M. Morin ébauche une grimace; Mme Morin fait:
- Peut-être croient-ils que nous ne sommes pas là!... Tu devrais tousser...
Mais le notaire lui impose de se taire, avec le poing. Et on se remet à écouter.
Les officiers fument. On le remarque aux petits repos qu'ils prennent de temps en temps, pour aspirer, quand leur conversation n'explose pas.
- Est-ce que les idiots chez qui vous lochez sont confenables? s'écrie soudain Stubinger.
- Ils sont plats comme des chabraques, réplique Von Kalden.
Cela dit, un nouveau bouchon saute, va casser un globe quelconque. Fracas de verre sur du marbre.
M. Morin est devenu très pâle. Mme Morin, les paupières closes, semblent évanouie.
Alors, pendant deux heures interminables, les deux Prussiens se livrent à un charivari consciencieux, beuglent des morceaux d'opérettes, s'esclaffent, boivent, hurlent, jacassent, tantôt français, dès qu'il s'agit de décocher une ordure, tantôt allemand lorsque leur soûlerie n'a point de but.
Vers minuit, Von Kalden vomit dans sa cuvette; ensuite, histoire de s'amuser, Stubinger précipite un bouveau globe sur le parquet... On parle femmes, et le capitaine prétend qu'elles sont charmantes, à la maison publique du lieu. En ira-t-on quérir?... Ne se dérangera-t-on pas? Telle est la question, au suprême dégoût de Mme Morin.
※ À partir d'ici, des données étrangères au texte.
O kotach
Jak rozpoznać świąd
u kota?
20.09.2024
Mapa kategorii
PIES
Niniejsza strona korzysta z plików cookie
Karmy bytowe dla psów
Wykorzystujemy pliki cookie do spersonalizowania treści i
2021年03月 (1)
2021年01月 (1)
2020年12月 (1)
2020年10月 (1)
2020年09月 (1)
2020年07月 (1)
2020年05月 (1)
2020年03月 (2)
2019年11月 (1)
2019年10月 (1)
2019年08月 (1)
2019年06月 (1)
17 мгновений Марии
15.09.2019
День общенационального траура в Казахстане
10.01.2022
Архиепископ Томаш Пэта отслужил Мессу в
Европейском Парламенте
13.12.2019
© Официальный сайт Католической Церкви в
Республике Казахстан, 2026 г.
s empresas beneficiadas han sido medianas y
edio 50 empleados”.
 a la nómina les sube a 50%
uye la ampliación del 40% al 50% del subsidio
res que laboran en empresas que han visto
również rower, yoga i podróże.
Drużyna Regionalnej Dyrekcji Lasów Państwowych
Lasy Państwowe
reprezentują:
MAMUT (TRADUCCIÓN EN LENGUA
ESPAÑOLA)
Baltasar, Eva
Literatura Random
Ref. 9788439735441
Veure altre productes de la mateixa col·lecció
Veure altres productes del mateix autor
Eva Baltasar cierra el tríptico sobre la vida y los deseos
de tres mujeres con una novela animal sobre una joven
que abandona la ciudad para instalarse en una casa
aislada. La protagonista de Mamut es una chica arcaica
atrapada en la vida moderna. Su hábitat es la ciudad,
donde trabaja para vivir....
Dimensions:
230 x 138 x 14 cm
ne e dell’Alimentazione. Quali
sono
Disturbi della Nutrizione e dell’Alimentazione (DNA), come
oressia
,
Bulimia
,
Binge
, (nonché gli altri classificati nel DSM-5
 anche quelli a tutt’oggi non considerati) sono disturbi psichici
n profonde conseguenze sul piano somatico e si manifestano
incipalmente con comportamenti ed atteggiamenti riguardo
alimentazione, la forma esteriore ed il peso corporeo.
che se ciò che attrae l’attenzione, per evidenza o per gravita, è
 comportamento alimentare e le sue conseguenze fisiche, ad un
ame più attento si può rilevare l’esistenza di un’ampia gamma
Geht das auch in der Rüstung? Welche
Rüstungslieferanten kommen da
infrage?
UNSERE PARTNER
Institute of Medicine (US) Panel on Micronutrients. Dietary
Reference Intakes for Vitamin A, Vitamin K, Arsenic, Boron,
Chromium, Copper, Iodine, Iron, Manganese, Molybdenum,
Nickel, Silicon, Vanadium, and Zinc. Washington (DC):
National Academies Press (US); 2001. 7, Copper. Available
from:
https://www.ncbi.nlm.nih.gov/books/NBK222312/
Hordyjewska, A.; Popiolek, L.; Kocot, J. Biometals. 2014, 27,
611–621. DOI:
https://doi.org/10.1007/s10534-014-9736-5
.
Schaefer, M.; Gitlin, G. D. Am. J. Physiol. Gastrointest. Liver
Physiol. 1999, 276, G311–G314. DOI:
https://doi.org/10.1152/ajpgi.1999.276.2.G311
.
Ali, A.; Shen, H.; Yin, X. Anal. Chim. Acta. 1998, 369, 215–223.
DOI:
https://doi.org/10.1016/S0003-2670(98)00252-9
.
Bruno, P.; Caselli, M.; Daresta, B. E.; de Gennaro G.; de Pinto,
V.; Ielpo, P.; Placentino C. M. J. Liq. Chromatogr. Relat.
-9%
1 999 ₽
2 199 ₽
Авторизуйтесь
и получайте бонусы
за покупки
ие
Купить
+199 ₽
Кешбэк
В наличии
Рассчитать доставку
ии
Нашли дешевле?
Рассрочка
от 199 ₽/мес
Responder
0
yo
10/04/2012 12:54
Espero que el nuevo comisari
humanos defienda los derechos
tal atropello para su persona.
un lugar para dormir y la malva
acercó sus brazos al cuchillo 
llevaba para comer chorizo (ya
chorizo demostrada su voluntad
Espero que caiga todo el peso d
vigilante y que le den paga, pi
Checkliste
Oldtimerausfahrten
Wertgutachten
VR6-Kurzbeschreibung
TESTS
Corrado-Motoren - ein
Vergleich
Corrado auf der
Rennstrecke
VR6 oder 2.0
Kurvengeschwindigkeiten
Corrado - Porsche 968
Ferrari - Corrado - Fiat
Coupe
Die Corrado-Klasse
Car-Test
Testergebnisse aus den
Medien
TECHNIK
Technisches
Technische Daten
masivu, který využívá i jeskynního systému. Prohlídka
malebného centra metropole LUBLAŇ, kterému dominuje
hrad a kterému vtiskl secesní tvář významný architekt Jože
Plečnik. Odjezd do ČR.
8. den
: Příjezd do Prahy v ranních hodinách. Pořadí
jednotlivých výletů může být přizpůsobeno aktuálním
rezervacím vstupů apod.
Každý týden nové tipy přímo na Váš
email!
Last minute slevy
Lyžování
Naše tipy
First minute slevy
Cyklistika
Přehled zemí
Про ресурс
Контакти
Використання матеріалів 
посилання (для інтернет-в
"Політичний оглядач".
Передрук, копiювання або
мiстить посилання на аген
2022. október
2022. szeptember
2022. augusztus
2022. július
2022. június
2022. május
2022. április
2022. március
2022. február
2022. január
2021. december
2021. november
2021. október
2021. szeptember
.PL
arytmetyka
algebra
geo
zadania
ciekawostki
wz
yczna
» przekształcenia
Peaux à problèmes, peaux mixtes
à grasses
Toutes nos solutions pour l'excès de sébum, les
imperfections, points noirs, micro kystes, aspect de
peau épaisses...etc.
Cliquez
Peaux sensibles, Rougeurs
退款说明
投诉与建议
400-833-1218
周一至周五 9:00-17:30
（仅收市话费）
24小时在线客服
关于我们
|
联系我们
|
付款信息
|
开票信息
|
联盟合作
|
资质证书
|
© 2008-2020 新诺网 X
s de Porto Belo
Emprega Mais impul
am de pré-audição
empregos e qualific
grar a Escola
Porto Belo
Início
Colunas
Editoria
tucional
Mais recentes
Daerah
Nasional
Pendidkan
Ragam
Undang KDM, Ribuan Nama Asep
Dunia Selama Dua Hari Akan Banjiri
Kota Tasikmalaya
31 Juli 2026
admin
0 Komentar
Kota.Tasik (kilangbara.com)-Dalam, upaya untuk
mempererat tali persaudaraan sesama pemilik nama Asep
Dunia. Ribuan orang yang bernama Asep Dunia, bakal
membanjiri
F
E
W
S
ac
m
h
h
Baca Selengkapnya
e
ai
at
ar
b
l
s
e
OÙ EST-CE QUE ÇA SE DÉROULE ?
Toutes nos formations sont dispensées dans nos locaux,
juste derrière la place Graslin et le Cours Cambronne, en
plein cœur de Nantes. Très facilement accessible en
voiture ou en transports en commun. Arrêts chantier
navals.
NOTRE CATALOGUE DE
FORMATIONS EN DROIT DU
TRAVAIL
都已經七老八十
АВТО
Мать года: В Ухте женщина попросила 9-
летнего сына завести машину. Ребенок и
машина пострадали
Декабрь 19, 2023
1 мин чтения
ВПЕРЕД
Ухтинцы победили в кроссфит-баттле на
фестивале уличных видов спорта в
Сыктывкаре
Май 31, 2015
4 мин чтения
Vers deux heures du matin, Stubinger s'étale par terre de toute sa longueur, et Von Kalden s'échine à le remettre sur pied. Celui-ci vomit encore, difficilement avec des râles, lugubrement, avec une toux saccadée; puis, comme il revit peu à peu, se sent de moins en moins malade, il juge drôle de vider ses déjections dans le piano. Stubinger exécute la Marseillaise. L'Erard n'a plus la même voix.
Un profond silence tombant bientôt, M. et Mme Morin hasardent de se parler.
- Ils dorment!
- Penses-tu que nous puissions nous coucher?
- Oui... couchons-nous.
Le notaire s'enferme à clef, allume une veilleuse et l'on se déshabille;
Une alerte vint cependant clouer M. Morin au premier bouton de sa culotte, tandis que Mme Morin demeure pétrifiée. C'est Stubinger qui se traîne jusqu'à une fenêtre, l'ouvre, et, par la nuit pluvieuse, appelle!
- Hermann!... Her... mann...
Son ordonnance ne tarde point trop à le joindre. Le capitaine lui grimpe sur le dos et les voilà partis? Ils s'éloignent. Von Kalden n'a pas bougé.
Le couple Morin peut alors se mettre au lit; mais parce qu'il est moins terrifié, plus tranquille, a beaucoup supporté, a vu toutes ses idées, tout le respect qu'il avait de soi-même, son sens commun, son amour-propre bafoués, salis, blessés, il ne se contient plus et se met à fondre en larmes.
Et Mme Morin disant:
- Tu vois! comme il est heureux qu'Ernest ne soit pas ici... Il n'aurait jamais supporté cela, lui.
M. Morin répond simplement:
- C'est vrai!
Léon Hennique.
La Vie populaire, jeudi 10 décembre 1885.